- **WHAT TO PRODUCE**
Convert the entries below, from the line containing "ELEKTRİĞE YÜZDE 15 ZAM" through the end, into a Markdown table with the columns Row and Line. Skip blank lines and omit the pictures.

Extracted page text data
-=-=-=-=-

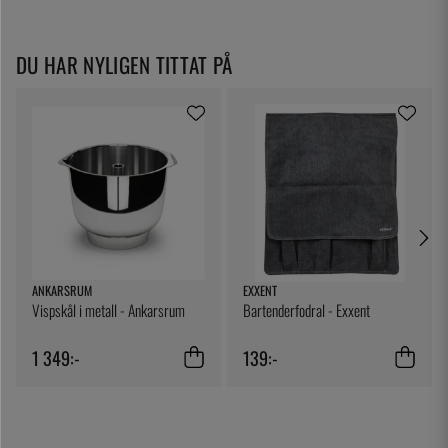
DU HAR NYLIGEN TITTAT PÅ
ANKARSRUM
EXXENT
Vispskål i metall - Ankarsrum
Bartenderfodral - Exxent
1 349:-
139:-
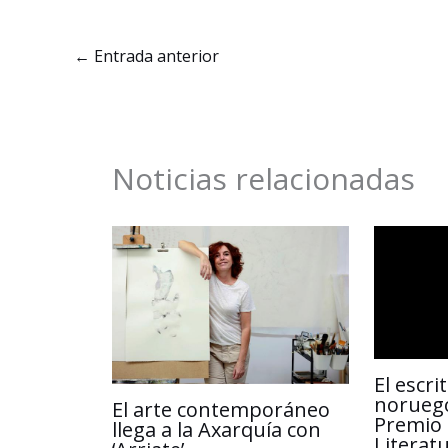
e
k
i
t
b
e
l
s
←
Entrada anterior
o
d
A
o
I
p
k
n
p
Noticias relacionadas
El escr
noruego
El arte contemporáneo
Premio 
llega a la Axarquía con
Literat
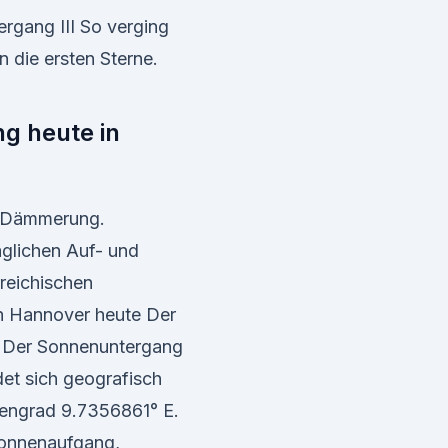
rgang III So verging
 die ersten Sterne.
g heute in
& Dämmerung.
glichen Auf- und
reichischen
n Hannover heute Der
. Der Sonnenuntergang
det sich geografisch
engrad 9.7356861° E.
Sonnenaufgang,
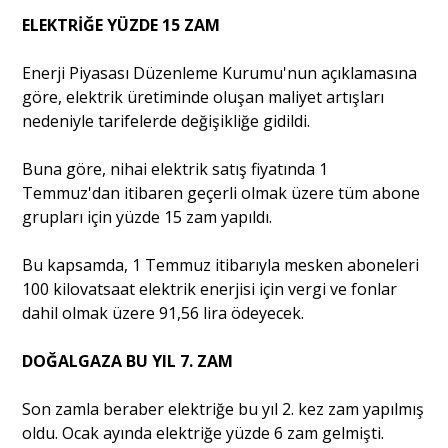
ELEKTRİĞE YÜZDE 15 ZAM
Enerji Piyasası Düzenleme Kurumu'nun açıklamasına
göre, elektrik üretiminde oluşan maliyet artışları
nedeniyle tarifelerde değişikliğe gidildi.
Buna göre, nihai elektrik satış fiyatında 1
Temmuz'dan itibaren geçerli olmak üzere tüm abone
grupları için yüzde 15 zam yapıldı.
Bu kapsamda, 1 Temmuz itibarıyla mesken aboneleri
100 kilovatsaat elektrik enerjisi için vergi ve fonlar
dahil olmak üzere 91,56 lira ödeyecek.
DOĞALGAZA BU YIL 7. ZAM
Son zamla beraber elektriğe bu yıl 2. kez zam yapılmış
oldu. Ocak ayında elektriğe yüzde 6 zam gelmişti.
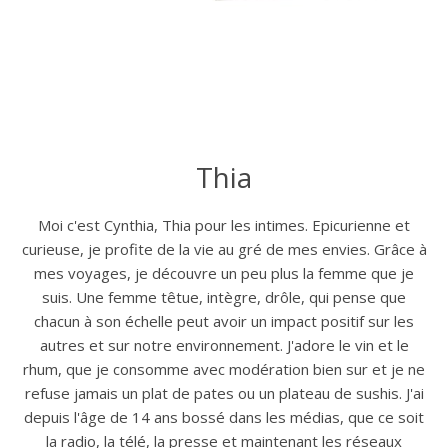
Thia
Moi c'est Cynthia, Thia pour les intimes. Epicurienne et
curieuse, je profite de la vie au gré de mes envies. Grâce à
mes voyages, je découvre un peu plus la femme que je
suis. Une femme têtue, intègre, drôle, qui pense que
chacun à son échelle peut avoir un impact positif sur les
autres et sur notre environnement. J'adore le vin et le
rhum, que je consomme avec modération bien sur et je ne
refuse jamais un plat de pates ou un plateau de sushis. J'ai
depuis l'âge de 14 ans bossé dans les médias, que ce soit
la radio, la télé, la presse et maintenant les réseaux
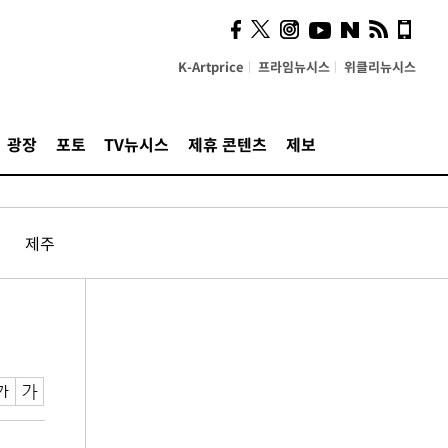
K-Artprice
프라임뉴시스
위클리뉴시스
광장
포토
TV뉴시스
제휴 콘텐츠
제보
제주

-=-=-=-=-

- **ANSWER SPACE**
| Row | Line |
|---|---|
| 1 | ELEKTRİĞE YÜZDE 15 ZAM |
| 2 | Enerji Piyasası Düzenleme Kurumu'nun açıklamasına |
| 3 | göre, elektrik üretiminde oluşan maliyet artışları |
| 4 | nedeniyle tarifelerde değişikliğe gidildi. |
| 5 | Buna göre, nihai elektrik satış fiyatında 1 |
| 6 | Temmuz'dan itibaren geçerli olmak üzere tüm abone |
| 7 | grupları için yüzde 15 zam yapıldı. |
| 8 | Bu kapsamda, 1 Temmuz itibarıyla mesken aboneleri |
| 9 | 100 kilovatsaat elektrik enerjisi için vergi ve fonlar |
| 10 | dahil olmak üzere 91,56 lira ödeyecek. |
| 11 | DOĞALGAZA BU YIL 7. ZAM |
| 12 | Son zamla beraber elektriğe bu yıl 2. kez zam yapılmış |
| 13 | oldu. Ocak ayında elektriğe yüzde 6 zam gelmişti. |
| 14 | Thia |
| 15 | Moi c'est Cynthia, Thia pour les intimes. Epicurienne et |
| 16 | curieuse, je profite de la vie au gré de mes envies. Grâce à |
| 17 | mes voyages, je découvre un peu plus la femme que je |
| 18 | suis. Une femme têtue, intègre, drôle, qui pense que |
| 19 | chacun à son échelle peut avoir un impact positif sur les |
| 20 | autres et sur notre environnement. J'adore le vin et le |
| 21 | rhum, que je consomme avec modération bien sur et je ne |
| 22 | refuse jamais un plat de pates ou un plateau de sushis. J'ai |
| 23 | depuis l'âge de 14 ans bossé dans les médias, que ce soit |
| 24 | la radio, la télé, la presse et maintenant les réseaux |
| 25 | K-Artprice |
| 26 | 프라임뉴시스 |
| 27 | 위클리뉴시스 |
| 28 | 광장 |
| 29 | 포토 |
| 30 | TV뉴시스 |
| 31 | 제휴 콘텐츠 |
| 32 | 제보 |
| 33 | 제주 |